• _SOURCE PASSAGE_

EP4741534A1EP 4741534 A1EP4741534 A1EP 4741534A1EP-4741534-A1

Abstract

The present invention relates to a method of manufacturing a membrane electrode assembly, the method including the steps of: forming a first catalyst layer on the other surface of a separation membrane having a first carrier film attached to one surface(S1); attaching a second carrier film to the other surface of the separation membrane having the first catalyst layer formed(S2); removing the first carrier film attached to the one surface of the separation membrane(S3); and forming a second catalyst layer on the one surface of the separation membrane from which the first carrier film has been removed(S4), wherein the second carrier film includes a first region corresponding to the first catalyst layer among the other surface of the separation membrane, and a second region that is the remaining region excluding the first region, wherein the second region of the second carrier film has an pressure sensitive adhesive coated on a surface facing the other surface of the separation membrane on which the first catalyst layer is formed.

Inventors

  • YOO, JAE HYUN
  • KIM, KWANG HWAN
  • NOH, TAE GEUN
  • LEE, JONG JIN
  • JEONG, JAE HAK

Assignees

  • LG Chem, Ltd.

Dates

Publication Date
20260513
Application Date
20240828

Claims (12)

• _WORK TO COMPLETE_
Copy the patent record on manufacturing a membrane electrode assembly word for word, from start to finish.

• _INPUT DATA_
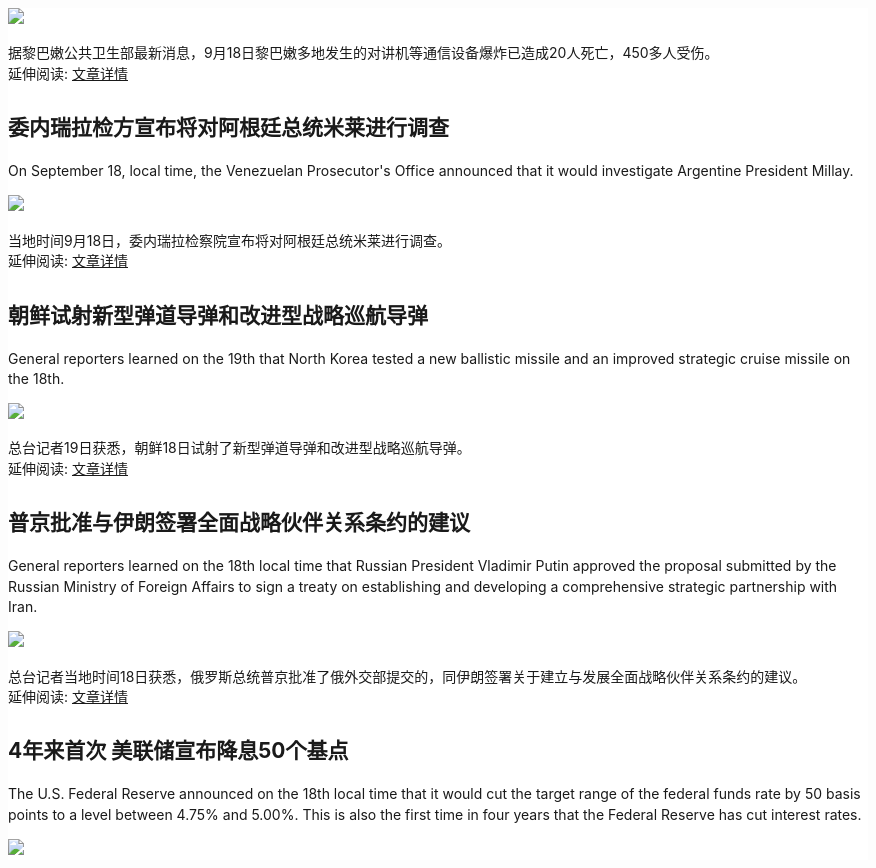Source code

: <img src="https://p5.img.cctvpic.com/photoworkspace/2024/09/19/2024091906411053311.jpg" />   

据黎巴嫩公共卫生部最新消息，9月18日黎巴嫩多地发生的对讲机等通信设备爆炸已造成20人死亡，450多人受伤。   
延伸阅读: [文章详情](https://news.cctv.com/2024/09/19/ARTIzf9Zof2Gk1PYHJvXYM1O240919.shtml)   

<qrcode title="黎多地新一轮通信设备爆炸事件已致20人死亡" image="https://p5.img.cctvpic.com/photoworkspace/2024/09/19/2024091906411053311.jpg" />   

## 委内瑞拉检方宣布将对阿根廷总统米莱进行调查   
On September 18, local time, the Venezuelan Prosecutor's Office announced that it would investigate Argentine President Millay.   

<img src="https://p2.img.cctvpic.com/photoworkspace/2024/09/19/2024091906400255673.jpg" />   

当地时间9月18日，委内瑞拉检察院宣布将对阿根廷总统米莱进行调查。   
延伸阅读: [文章详情](https://news.cctv.com/2024/09/19/ARTI0GiMiK5gFjIAbOpyNzNX240919.shtml)   

<qrcode title="委内瑞拉检方宣布将对阿根廷总统米莱进行调查" image="https://p2.img.cctvpic.com/photoworkspace/2024/09/19/2024091906400255673.jpg" />   

## 朝鲜试射新型弹道导弹和改进型战略巡航导弹   
General reporters learned on the 19th that North Korea tested a new ballistic missile and an improved strategic cruise missile on the 18th.   

<img src="https://p1.img.cctvpic.com/photoworkspace/2024/09/19/2024091906390980850.jpg" />   

总台记者19日获悉，朝鲜18日试射了新型弹道导弹和改进型战略巡航导弹。   
延伸阅读: [文章详情](https://news.cctv.com/2024/09/19/ARTIBOarLoemO3Vmc6ltuwYw240919.shtml)   

<qrcode title="朝鲜试射新型弹道导弹和改进型战略巡航导弹" image="https://p1.img.cctvpic.com/photoworkspace/2024/09/19/2024091906390980850.jpg" />   

## 普京批准与伊朗签署全面战略伙伴关系条约的建议   
General reporters learned on the 18th local time that Russian President Vladimir Putin approved the proposal submitted by the Russian Ministry of Foreign Affairs to sign a treaty on establishing and developing a comprehensive strategic partnership with Iran.   

<img src="https://p3.img.cctvpic.com/photoworkspace/2024/09/19/2024091906345462953.jpg" />   

总台记者当地时间18日获悉，俄罗斯总统普京批准了俄外交部提交的，同伊朗签署关于建立与发展全面战略伙伴关系条约的建议。   
延伸阅读: [文章详情](https://news.cctv.com/2024/09/19/ARTIxy7cWeoOIvEA67mMmUBg240919.shtml)   

<qrcode title="普京批准与伊朗签署全面战略伙伴关系条约的建议" image="https://p3.img.cctvpic.com/photoworkspace/2024/09/19/2024091906345462953.jpg" />   

## 4年来首次 美联储宣布降息50个基点   
The U.S. Federal Reserve announced on the 18th local time that it would cut the target range of the federal funds rate by 50 basis points to a level between 4.75% and 5.00%. This is also the first time in four years that the Federal Reserve has cut interest rates.   

<img src="https://p4.img.cctvpic.com/photoworkspace/2024/09/19/2024091906325168799.jpg" />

• _RESULT FOR THIS EXERCISE_
EP4741534A1EP 4741534 A1EP4741534 A1EP 4741534A1EP-4741534-A1

Abstract

The present invention relates to a method of manufacturing a membrane electrode assembly, the method including the steps of: forming a first catalyst layer on the other surface of a separation membrane having a first carrier film attached to one surface(S1); attaching a second carrier film to the other surface of the separation membrane having the first catalyst layer formed(S2); removing the first carrier film attached to the one surface of the separation membrane(S3); and forming a second catalyst layer on the one surface of the separation membrane from which the first carrier film has been removed(S4), wherein the second carrier film includes a first region corresponding to the first catalyst layer among the other surface of the separation membrane, and a second region that is the remaining region excluding the first region, wherein the second region of the second carrier film has an pressure sensitive adhesive coated on a surface facing the other surface of the separation membrane on which the first catalyst layer is formed.

Inventors

  • YOO, JAE HYUN
  • KIM, KWANG HWAN
  • NOH, TAE GEUN
  • LEE, JONG JIN
  • JEONG, JAE HAK

Assignees

  • LG Chem, Ltd.

Dates

Publication Date
20260513
Application Date
20240828

Claims (12)